Bangsa Arab pra-Islam biasanya disebut Arab jahilyah. Bangsa yang belum berperadaban, bodoh dan tidak mengenal aksara. Namun, bukan berarti tidak seorang pun dari penduduk masyarakat Arab yang tidak mampu membaca dan menulis, karena beberapa orang sahabat Nabi diketahui sudah mampu membaca dan menulis sebelum mereka masuk Islam. Ibnu Saad mengatakan, “Bangsa Arab Jahiliyah dan Permulaan Islam menilai bahwa orang yang sempurna adalah yang dapat menulis, berenang, dan melempar panah” (Yusran Asmuni, 1996).  Bahkan Ibnu Habib al-Baghdadi sempat menulis nama-nama bangsawan pada masa jahiliyah dan permulaan Islam (Azami, 1994).  Hanya saja baca tulis ketika itu belum menjadi tradisi, tidak dinilai penting, tidak pula menjadi tolak ukur kepintaran dan kecendikiaan seseorang (Badri Yatim, 1997).

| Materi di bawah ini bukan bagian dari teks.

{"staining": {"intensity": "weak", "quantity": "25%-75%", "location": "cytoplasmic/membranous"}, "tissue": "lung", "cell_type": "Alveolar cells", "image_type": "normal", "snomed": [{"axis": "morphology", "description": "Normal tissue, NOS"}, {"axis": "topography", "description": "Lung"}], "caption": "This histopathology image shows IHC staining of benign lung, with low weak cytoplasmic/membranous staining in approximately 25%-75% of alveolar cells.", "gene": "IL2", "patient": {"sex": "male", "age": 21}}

Secara asal-muasalnya masyarakat keturunan Arab terbagi menjadi  dua golongan besar. Pertama, berasal dari keturunan Qathan yaitu golongan  Qathan iyun yang berada bewilayah dibagian Selatan. Kedua, dari keturunan Ismail bin Ibrahim yaitu golongan Adnaniyun yang berada diwilayah bagian Utara. Tetapi, dalam perjalanannya, kedua golongan ini saling berbaur akibat dari perpindahan penduduk (Badri Yatim, 2000)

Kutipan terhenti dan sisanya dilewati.